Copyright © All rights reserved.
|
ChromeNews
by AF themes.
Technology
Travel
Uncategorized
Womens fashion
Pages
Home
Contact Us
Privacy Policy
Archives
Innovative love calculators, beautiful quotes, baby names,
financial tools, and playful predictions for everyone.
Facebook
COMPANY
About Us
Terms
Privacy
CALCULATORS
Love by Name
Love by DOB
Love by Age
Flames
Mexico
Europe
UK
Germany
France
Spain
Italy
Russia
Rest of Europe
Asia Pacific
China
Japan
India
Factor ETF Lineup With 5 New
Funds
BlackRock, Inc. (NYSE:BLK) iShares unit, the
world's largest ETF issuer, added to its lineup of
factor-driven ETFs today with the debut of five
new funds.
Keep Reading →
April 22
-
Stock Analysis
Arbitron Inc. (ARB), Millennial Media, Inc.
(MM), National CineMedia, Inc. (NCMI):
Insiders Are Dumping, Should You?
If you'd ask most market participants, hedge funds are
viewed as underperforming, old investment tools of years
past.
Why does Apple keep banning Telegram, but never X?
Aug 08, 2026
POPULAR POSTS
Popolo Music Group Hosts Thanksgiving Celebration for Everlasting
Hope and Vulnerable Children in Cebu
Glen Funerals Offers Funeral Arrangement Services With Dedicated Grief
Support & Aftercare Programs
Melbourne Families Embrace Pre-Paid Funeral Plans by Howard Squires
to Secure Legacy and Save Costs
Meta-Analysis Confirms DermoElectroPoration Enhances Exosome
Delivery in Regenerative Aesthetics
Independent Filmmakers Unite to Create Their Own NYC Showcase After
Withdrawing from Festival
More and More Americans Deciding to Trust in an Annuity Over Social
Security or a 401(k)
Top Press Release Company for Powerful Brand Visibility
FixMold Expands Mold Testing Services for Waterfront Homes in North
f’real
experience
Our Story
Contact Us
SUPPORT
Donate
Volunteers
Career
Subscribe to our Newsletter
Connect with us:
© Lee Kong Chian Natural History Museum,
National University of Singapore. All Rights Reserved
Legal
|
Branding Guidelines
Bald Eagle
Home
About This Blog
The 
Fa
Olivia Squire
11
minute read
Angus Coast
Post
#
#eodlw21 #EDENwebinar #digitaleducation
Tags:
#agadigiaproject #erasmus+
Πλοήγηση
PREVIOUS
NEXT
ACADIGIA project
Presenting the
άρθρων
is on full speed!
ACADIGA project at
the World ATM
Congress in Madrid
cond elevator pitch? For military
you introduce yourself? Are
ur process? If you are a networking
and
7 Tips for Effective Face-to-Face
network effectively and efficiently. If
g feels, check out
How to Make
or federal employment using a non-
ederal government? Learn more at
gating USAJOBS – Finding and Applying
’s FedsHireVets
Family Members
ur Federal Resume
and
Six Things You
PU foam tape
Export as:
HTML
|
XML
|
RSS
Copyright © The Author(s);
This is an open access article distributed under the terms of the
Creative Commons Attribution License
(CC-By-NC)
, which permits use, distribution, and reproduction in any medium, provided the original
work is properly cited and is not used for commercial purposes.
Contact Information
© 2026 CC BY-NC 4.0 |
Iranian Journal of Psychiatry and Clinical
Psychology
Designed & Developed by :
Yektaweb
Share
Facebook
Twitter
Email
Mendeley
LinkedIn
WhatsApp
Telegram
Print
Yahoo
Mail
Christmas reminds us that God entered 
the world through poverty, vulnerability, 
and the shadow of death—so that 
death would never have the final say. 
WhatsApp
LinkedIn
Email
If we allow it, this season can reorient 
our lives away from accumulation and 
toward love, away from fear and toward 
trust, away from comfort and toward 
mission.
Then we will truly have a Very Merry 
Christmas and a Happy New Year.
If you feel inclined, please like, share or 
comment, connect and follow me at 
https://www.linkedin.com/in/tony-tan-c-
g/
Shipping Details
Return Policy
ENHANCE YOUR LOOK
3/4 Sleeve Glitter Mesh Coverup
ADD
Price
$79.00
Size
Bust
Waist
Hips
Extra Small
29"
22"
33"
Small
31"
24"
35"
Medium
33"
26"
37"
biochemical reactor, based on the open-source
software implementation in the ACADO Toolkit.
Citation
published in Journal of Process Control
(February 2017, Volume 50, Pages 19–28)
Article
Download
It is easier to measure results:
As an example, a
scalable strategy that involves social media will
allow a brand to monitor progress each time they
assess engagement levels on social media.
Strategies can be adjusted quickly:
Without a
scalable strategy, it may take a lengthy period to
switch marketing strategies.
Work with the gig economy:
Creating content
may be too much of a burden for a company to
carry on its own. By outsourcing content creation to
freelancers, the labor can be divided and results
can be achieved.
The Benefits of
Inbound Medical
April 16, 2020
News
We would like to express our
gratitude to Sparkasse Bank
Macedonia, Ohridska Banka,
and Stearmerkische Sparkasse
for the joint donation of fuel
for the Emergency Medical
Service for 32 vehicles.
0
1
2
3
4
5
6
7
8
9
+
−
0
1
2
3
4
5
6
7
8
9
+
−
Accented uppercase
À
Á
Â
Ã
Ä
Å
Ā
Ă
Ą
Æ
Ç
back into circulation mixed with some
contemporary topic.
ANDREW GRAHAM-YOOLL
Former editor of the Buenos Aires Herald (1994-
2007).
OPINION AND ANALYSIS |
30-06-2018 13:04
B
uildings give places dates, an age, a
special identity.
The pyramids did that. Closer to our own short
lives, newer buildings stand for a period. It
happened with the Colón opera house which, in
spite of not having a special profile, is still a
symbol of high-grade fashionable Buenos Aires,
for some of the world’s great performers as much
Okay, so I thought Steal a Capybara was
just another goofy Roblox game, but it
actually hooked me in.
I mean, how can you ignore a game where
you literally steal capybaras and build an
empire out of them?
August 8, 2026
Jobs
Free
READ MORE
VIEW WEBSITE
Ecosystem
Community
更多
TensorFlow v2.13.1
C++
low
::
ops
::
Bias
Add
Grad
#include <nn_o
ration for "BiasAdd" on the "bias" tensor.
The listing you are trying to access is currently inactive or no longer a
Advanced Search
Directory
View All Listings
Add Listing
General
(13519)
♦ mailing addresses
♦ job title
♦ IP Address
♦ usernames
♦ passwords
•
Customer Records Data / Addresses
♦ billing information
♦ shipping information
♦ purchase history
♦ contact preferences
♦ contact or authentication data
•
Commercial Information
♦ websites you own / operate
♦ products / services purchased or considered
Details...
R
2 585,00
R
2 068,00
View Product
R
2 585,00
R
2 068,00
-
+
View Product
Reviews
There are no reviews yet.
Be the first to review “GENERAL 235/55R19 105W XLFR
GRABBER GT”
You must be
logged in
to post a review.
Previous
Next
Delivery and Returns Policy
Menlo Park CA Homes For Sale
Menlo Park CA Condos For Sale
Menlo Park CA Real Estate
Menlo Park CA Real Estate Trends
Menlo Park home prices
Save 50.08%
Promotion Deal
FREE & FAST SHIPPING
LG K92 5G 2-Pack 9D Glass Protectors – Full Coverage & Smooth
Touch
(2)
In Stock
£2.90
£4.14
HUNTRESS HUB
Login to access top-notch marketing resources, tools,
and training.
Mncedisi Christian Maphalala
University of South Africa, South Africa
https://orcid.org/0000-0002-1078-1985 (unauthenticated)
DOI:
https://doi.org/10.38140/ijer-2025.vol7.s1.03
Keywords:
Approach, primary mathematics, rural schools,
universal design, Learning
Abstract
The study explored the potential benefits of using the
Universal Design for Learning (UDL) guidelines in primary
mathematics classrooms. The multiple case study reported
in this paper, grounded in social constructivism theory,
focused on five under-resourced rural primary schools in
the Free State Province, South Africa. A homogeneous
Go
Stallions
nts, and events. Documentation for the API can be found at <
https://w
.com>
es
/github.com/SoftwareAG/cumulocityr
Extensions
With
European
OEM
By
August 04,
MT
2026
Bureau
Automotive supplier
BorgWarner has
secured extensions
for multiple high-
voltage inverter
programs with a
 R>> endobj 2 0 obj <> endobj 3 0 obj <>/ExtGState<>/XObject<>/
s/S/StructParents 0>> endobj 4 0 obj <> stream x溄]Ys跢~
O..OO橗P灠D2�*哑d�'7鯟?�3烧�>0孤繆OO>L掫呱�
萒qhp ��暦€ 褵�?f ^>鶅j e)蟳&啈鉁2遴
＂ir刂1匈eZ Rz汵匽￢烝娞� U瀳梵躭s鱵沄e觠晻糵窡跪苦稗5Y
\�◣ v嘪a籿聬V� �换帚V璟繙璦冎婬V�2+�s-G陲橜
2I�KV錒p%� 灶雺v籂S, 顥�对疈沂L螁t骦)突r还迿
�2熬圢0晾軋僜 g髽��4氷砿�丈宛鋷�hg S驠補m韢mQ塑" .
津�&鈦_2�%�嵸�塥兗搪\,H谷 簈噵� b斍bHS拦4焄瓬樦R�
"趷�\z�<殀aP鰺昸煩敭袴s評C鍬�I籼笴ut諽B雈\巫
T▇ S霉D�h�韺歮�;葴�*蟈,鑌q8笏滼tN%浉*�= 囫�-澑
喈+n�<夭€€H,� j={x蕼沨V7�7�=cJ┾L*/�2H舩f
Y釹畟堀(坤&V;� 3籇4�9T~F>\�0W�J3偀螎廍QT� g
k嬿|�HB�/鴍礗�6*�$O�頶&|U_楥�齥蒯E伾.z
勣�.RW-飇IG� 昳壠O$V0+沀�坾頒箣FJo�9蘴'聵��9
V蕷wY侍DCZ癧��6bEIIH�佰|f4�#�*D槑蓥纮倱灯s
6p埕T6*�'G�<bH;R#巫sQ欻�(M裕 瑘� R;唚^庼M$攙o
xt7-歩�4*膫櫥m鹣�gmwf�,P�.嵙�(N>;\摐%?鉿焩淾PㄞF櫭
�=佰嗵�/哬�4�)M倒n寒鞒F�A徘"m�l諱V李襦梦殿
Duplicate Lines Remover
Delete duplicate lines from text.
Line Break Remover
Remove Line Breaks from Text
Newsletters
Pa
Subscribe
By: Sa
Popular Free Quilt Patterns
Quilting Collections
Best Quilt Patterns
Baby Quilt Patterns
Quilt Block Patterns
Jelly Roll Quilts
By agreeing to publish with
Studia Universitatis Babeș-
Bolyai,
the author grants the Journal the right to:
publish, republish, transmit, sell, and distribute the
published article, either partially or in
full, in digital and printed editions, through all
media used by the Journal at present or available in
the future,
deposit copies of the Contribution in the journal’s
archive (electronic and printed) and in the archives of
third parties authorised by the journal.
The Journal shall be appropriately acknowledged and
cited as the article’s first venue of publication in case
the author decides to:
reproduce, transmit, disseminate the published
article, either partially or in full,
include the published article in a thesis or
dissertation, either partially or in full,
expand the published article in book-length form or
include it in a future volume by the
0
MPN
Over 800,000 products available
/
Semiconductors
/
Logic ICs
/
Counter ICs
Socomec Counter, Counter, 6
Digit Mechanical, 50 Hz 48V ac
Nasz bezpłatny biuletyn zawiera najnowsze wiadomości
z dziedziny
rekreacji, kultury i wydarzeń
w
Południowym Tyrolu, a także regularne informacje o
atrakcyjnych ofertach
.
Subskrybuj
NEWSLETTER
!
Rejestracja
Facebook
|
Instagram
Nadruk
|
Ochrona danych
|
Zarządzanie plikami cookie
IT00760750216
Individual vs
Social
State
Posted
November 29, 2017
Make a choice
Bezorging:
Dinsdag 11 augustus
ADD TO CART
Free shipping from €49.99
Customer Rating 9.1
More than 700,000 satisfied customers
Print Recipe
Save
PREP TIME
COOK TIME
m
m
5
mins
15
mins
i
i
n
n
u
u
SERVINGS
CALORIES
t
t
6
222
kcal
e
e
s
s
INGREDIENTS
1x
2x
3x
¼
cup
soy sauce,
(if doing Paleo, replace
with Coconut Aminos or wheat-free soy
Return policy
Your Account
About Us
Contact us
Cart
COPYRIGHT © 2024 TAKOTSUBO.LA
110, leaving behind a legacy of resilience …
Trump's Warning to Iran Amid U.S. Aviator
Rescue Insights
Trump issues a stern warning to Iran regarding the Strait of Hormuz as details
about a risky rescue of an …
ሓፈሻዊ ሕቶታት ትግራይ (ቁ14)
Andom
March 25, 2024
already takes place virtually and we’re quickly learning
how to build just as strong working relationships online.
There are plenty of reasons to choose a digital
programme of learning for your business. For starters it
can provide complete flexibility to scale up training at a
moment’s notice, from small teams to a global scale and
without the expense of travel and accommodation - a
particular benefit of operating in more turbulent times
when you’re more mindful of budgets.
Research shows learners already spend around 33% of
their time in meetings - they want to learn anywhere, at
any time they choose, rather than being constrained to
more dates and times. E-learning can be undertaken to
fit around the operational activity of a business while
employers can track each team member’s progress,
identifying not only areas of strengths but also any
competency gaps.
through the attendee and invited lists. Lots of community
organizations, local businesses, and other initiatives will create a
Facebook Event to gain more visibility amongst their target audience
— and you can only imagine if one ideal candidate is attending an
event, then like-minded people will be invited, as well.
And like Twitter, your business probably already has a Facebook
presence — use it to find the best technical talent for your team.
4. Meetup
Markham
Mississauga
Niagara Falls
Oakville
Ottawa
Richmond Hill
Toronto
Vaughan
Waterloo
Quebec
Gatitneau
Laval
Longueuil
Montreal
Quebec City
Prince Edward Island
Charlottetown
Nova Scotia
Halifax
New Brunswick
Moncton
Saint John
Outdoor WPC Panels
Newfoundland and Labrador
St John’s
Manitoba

Brief » Give back the records above exactly, limited to the lines between the one holding "Delivery in Regenerative Aesthetics" and the one holding "7 Tips for Effective Face-to-Face", inclusive.

Output of the task »
Delivery in Regenerative Aesthetics
Independent Filmmakers Unite to Create Their Own NYC Showcase After
Withdrawing from Festival
More and More Americans Deciding to Trust in an Annuity Over Social
Security or a 401(k)
Top Press Release Company for Powerful Brand Visibility
FixMold Expands Mold Testing Services for Waterfront Homes in North
f’real
experience
Our Story
Contact Us
SUPPORT
Donate
Volunteers
Career
Subscribe to our Newsletter
Connect with us:
© Lee Kong Chian Natural History Museum,
National University of Singapore. All Rights Reserved
Legal
|
Branding Guidelines
Bald Eagle
Home
About This Blog
The 
Fa
Olivia Squire
11
minute read
Angus Coast
Post
#
#eodlw21 #EDENwebinar #digitaleducation
Tags:
#agadigiaproject #erasmus+
Πλοήγηση
PREVIOUS
NEXT
ACADIGIA project
Presenting the
άρθρων
is on full speed!
ACADIGA project at
the World ATM
Congress in Madrid
cond elevator pitch? For military
you introduce yourself? Are
ur process? If you are a networking
and
7 Tips for Effective Face-to-Face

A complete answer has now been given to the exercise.